WHAT NEEDS TO BE DONE
Every record must be reproduced exactly. Leave none out.

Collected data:
========
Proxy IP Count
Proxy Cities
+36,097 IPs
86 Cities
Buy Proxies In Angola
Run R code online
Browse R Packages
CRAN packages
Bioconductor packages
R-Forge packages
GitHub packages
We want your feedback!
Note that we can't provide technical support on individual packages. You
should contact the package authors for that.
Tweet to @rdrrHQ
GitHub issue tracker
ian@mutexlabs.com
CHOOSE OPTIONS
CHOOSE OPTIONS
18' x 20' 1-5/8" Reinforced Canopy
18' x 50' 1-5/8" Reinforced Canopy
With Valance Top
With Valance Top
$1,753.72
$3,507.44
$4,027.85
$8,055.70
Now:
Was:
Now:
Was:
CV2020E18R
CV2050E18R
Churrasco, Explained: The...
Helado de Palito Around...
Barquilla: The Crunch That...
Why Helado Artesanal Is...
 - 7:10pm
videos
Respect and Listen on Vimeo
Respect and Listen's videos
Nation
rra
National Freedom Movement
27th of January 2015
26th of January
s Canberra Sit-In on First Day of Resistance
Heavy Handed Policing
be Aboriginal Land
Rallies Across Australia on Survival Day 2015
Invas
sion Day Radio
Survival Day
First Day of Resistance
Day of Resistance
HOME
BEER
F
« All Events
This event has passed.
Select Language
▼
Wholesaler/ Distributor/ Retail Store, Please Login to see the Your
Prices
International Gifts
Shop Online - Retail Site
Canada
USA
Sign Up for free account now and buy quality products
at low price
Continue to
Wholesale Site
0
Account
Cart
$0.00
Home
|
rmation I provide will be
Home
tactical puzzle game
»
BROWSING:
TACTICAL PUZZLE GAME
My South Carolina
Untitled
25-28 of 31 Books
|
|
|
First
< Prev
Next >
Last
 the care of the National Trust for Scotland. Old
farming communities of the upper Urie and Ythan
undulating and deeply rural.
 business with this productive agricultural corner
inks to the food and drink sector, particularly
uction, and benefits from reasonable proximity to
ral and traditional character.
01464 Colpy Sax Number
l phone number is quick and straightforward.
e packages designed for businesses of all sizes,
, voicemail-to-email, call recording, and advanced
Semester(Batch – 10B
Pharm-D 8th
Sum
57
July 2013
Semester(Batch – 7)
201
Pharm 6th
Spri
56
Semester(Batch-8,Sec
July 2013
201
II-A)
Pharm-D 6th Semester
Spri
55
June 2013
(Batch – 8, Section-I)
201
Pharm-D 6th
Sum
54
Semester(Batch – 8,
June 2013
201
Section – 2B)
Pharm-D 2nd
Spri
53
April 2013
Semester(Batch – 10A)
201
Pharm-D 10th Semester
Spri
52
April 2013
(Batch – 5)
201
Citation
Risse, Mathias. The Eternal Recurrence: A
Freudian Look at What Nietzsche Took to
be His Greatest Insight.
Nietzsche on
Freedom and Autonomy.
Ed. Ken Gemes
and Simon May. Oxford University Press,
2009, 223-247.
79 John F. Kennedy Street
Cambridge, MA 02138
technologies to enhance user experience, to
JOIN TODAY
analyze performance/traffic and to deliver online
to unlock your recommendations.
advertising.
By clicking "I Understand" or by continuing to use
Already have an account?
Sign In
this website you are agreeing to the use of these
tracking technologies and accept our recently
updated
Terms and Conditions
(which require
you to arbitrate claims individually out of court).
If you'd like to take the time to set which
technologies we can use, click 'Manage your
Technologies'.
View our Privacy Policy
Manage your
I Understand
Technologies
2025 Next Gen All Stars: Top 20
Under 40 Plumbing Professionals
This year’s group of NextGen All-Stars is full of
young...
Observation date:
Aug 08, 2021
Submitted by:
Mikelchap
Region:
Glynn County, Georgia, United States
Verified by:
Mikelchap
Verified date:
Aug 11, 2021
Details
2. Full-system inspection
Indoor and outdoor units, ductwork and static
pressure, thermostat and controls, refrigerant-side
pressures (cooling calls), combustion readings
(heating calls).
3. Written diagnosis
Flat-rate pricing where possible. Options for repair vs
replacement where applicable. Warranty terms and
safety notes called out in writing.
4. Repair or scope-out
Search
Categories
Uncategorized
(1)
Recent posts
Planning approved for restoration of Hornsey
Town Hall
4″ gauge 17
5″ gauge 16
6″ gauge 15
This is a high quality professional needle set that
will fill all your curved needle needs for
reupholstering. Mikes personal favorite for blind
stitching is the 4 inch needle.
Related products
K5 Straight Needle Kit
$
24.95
========
ANSWER BOX
Proxy IP Count
Proxy Cities
+36,097 IPs
86 Cities
Buy Proxies In Angola
Run R code online
Browse R Packages
CRAN packages
Bioconductor packages
R-Forge packages
GitHub packages
We want your feedback!
Note that we can't provide technical support on individual packages. You
should contact the package authors for that.
Tweet to @rdrrHQ
GitHub issue tracker
ian@mutexlabs.com
CHOOSE OPTIONS
CHOOSE OPTIONS
18' x 20' 1-5/8" Reinforced Canopy
18' x 50' 1-5/8" Reinforced Canopy
With Valance Top
With Valance Top
$1,753.72
$3,507.44
$4,027.85
$8,055.70
Now:
Was:
Now:
Was:
CV2020E18R
CV2050E18R
Churrasco, Explained: The...
Helado de Palito Around...
Barquilla: The Crunch That...
Why Helado Artesanal Is...
 - 7:10pm
videos
Respect and Listen on Vimeo
Respect and Listen's videos
Nation
rra
National Freedom Movement
27th of January 2015
26th of January
s Canberra Sit-In on First Day of Resistance
Heavy Handed Policing
be Aboriginal Land
Rallies Across Australia on Survival Day 2015
Invas
sion Day Radio
Survival Day
First Day of Resistance
Day of Resistance
HOME
BEER
F
« All Events
This event has passed.
Select Language
▼
Wholesaler/ Distributor/ Retail Store, Please Login to see the Your
Prices
International Gifts
Shop Online - Retail Site
Canada
USA
Sign Up for free account now and buy quality products
at low price
Continue to
Wholesale Site
0
Account
Cart
$0.00
Home
|
rmation I provide will be
Home
tactical puzzle game
»
BROWSING:
TACTICAL PUZZLE GAME
My South Carolina
Untitled
25-28 of 31 Books
|
|
|
First
< Prev
Next >
Last
 the care of the National Trust for Scotland. Old
farming communities of the upper Urie and Ythan
undulating and deeply rural.
 business with this productive agricultural corner
inks to the food and drink sector, particularly
uction, and benefits from reasonable proximity to
ral and traditional character.
01464 Colpy Sax Number
l phone number is quick and straightforward.
e packages designed for businesses of all sizes,
, voicemail-to-email, call recording, and advanced
Semester(Batch – 10B
Pharm-D 8th
Sum
57
July 2013
Semester(Batch – 7)
201
Pharm 6th
Spri
56
Semester(Batch-8,Sec
July 2013
201
II-A)
Pharm-D 6th Semester
Spri
55
June 2013
(Batch – 8, Section-I)
201
Pharm-D 6th
Sum
54
Semester(Batch – 8,
June 2013
201
Section – 2B)
Pharm-D 2nd
Spri
53
April 2013
Semester(Batch – 10A)
201
Pharm-D 10th Semester
Spri
52
April 2013
(Batch – 5)
201
Citation
Risse, Mathias. The Eternal Recurrence: A
Freudian Look at What Nietzsche Took to
be His Greatest Insight.
Nietzsche on
Freedom and Autonomy.
Ed. Ken Gemes
and Simon May. Oxford University Press,
2009, 223-247.
79 John F. Kennedy Street
Cambridge, MA 02138
technologies to enhance user experience, to
JOIN TODAY
analyze performance/traffic and to deliver online
to unlock your recommendations.
advertising.
By clicking "I Understand" or by continuing to use
Already have an account?
Sign In
this website you are agreeing to the use of these
tracking technologies and accept our recently
updated
Terms and Conditions
(which require
you to arbitrate claims individually out of court).
If you'd like to take the time to set which
technologies we can use, click 'Manage your
Technologies'.
View our Privacy Policy
Manage your
I Understand
Technologies
2025 Next Gen All Stars: Top 20
Under 40 Plumbing Professionals
This year’s group of NextGen All-Stars is full of
young...
Observation date:
Aug 08, 2021
Submitted by:
Mikelchap
Region:
Glynn County, Georgia, United States
Verified by:
Mikelchap
Verified date:
Aug 11, 2021
Details
2. Full-system inspection
Indoor and outdoor units, ductwork and static
pressure, thermostat and controls, refrigerant-side
pressures (cooling calls), combustion readings
(heating calls).
3. Written diagnosis
Flat-rate pricing where possible. Options for repair vs
replacement where applicable. Warranty terms and
safety notes called out in writing.
4. Repair or scope-out
Search
Categories
Uncategorized
(1)
Recent posts
Planning approved for restoration of Hornsey
Town Hall
4″ gauge 17
5″ gauge 16
6″ gauge 15
This is a high quality professional needle set that
will fill all your curved needle needs for
reupholstering. Mikes personal favorite for blind
stitching is the 4 inch needle.
Related products
K5 Straight Needle Kit
$
24.95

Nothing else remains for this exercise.